> **Source passage**:
• • •

Alix E. Harrow has this knack for writing characters like bruised steel. It’s specifically those dents, scratches, and ugliness that make her work stick out as more enchanting than the entirety of book releases you’ve read in the past year. The Six Deaths of the Saint made me realize Alix E. Harrow was the author for me. She painted a darker world in forty pages with more agonizing emotional impact than over-bloated grim descriptions could ever do. She makes everyone quake in their boots, and for a good reason. Starling House very equally made me shake and shiver.
In Starling House, Harrow splits apart the archetypical structure of fairy tales and transforms it into a Southern Gothic. And it’s the gothic structures that inspired Opal to tell haunted stories to her little brother in their motel room as they scraped by every day in the former coal miner town of Eden, Kentucky. Opal’s story is a truth for many kids in the United States. One marked by the other kids sensing the hunger behind Opal’s smile. And apparently also some animalistic fear that she would kill every single one of them. The classically pretty fairytale princess with luck on her sleeve and a godmother’s promise of a handsome, rich prince is exchanged for what we really want: an acidic gothic heroine and haunted Heathcliff with a face resembling a crow.

• • •

> **Instructions to follow**:
In the Starling House review, list the features of the "bruised steel" that it says make Harrow's work stand out. The material below comes from a different source than this review.

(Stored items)
• • •

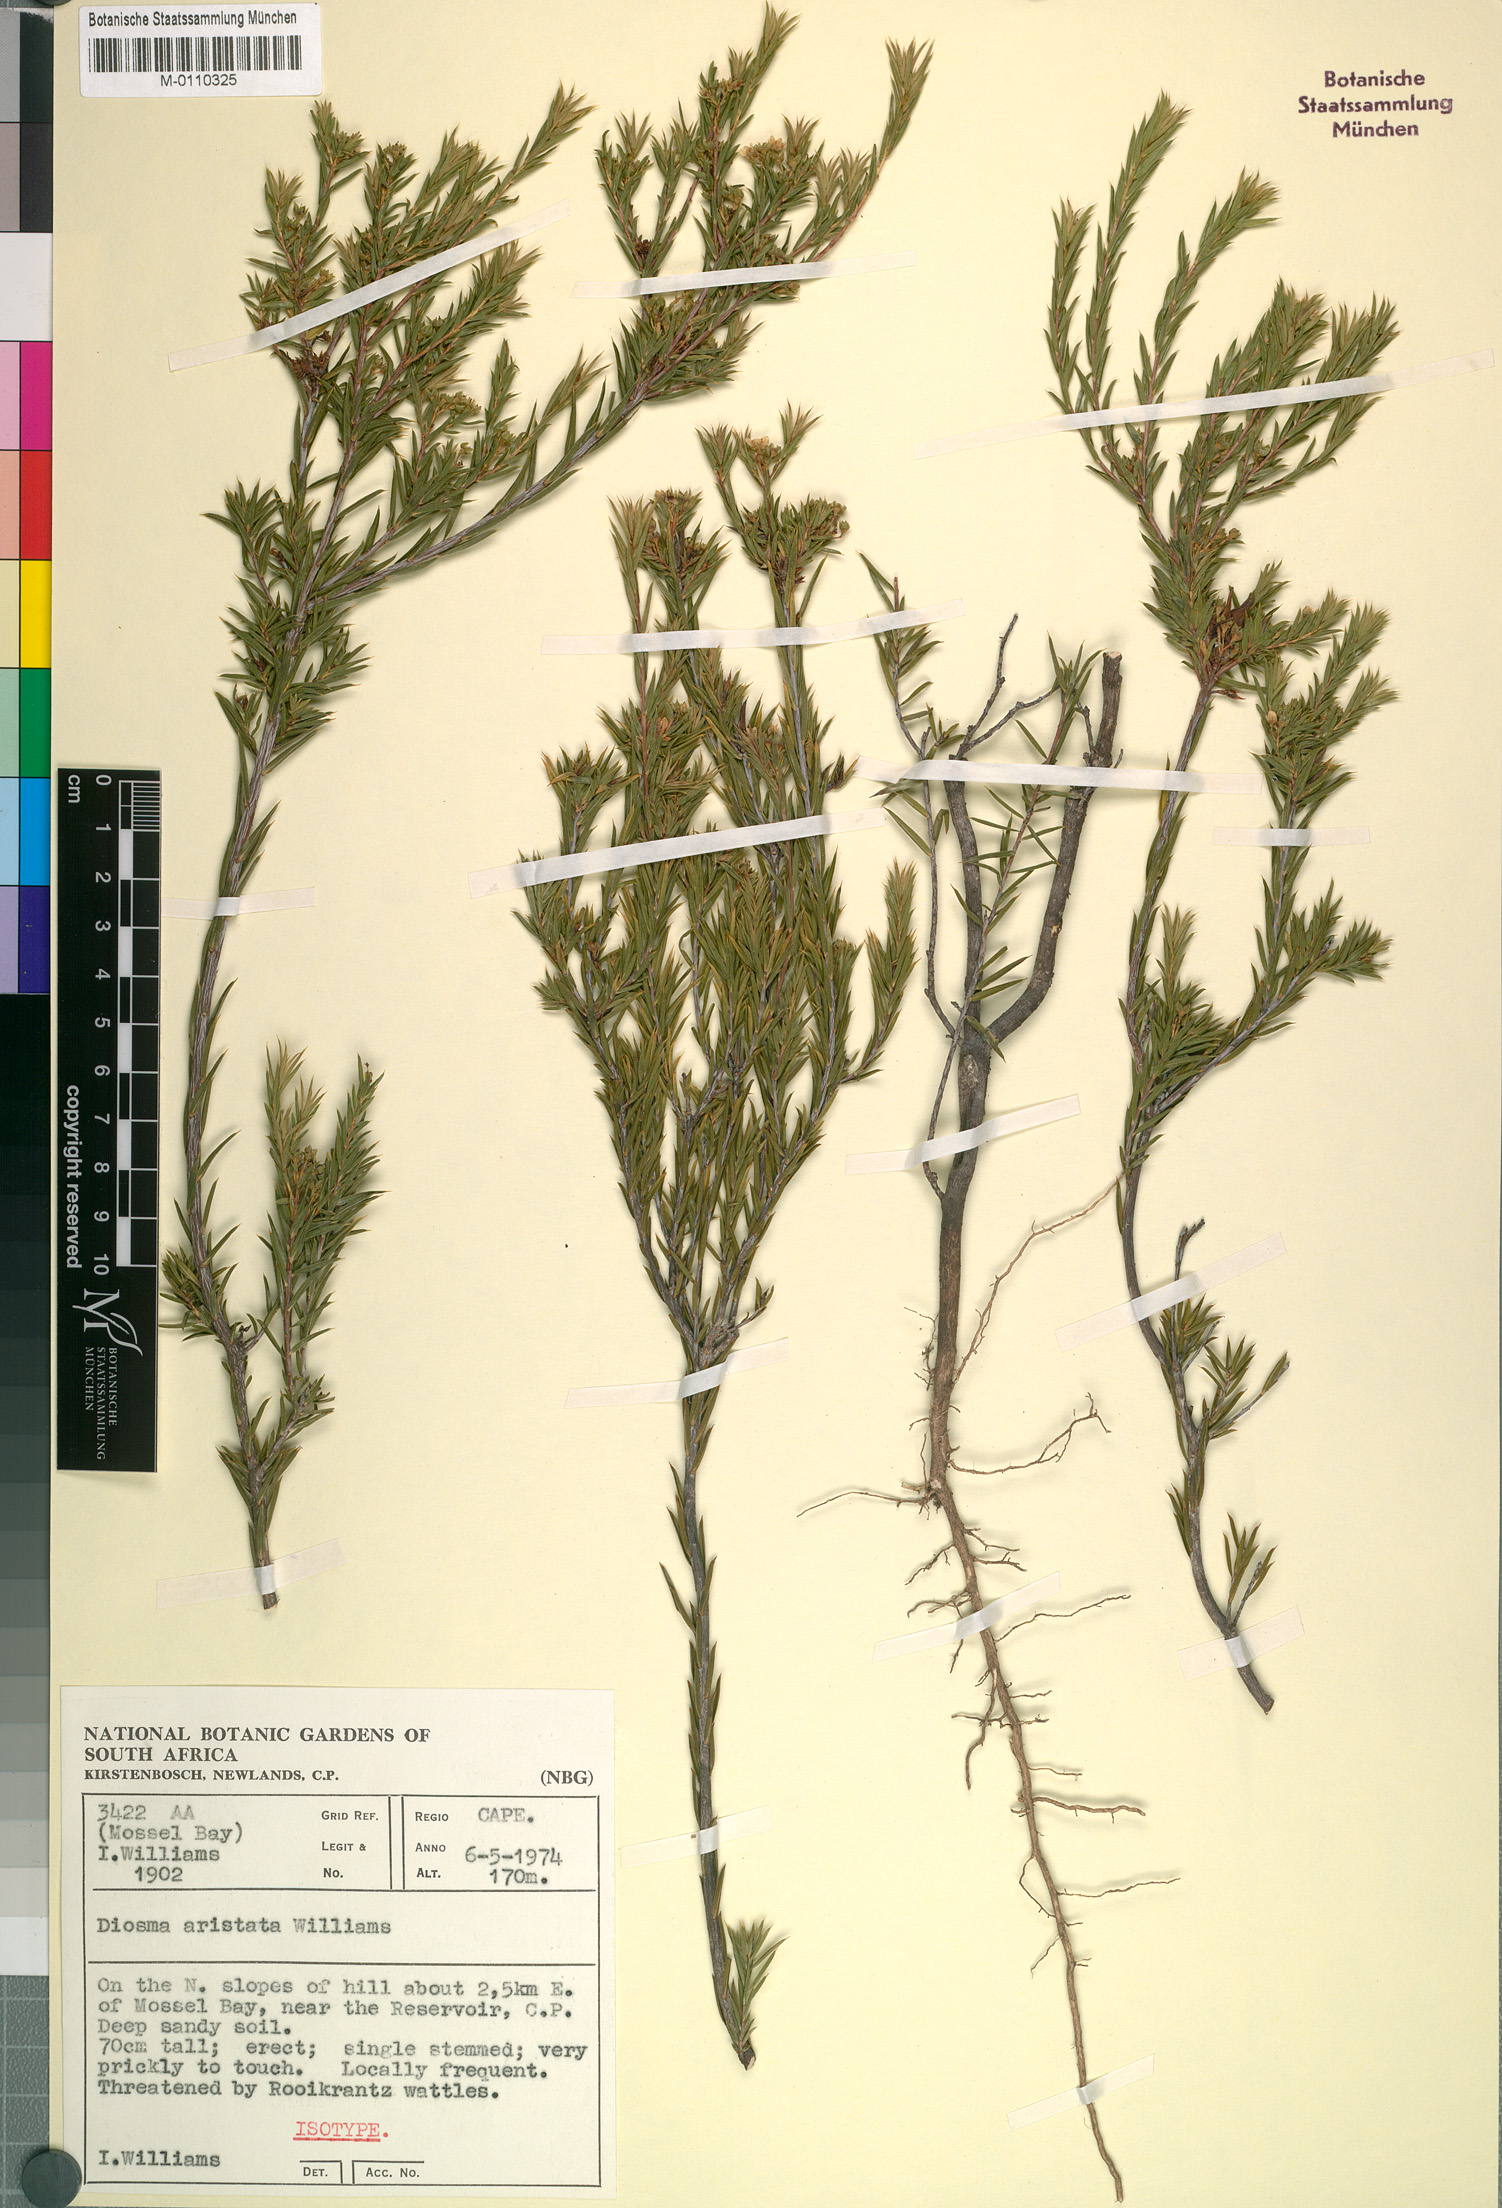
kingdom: Plantae
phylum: Tracheophyta
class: Magnoliopsida
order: Sapindales
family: Rutaceae
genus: Diosma
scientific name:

• • •

> **Result below**:
Dents, scratches, and ugliness.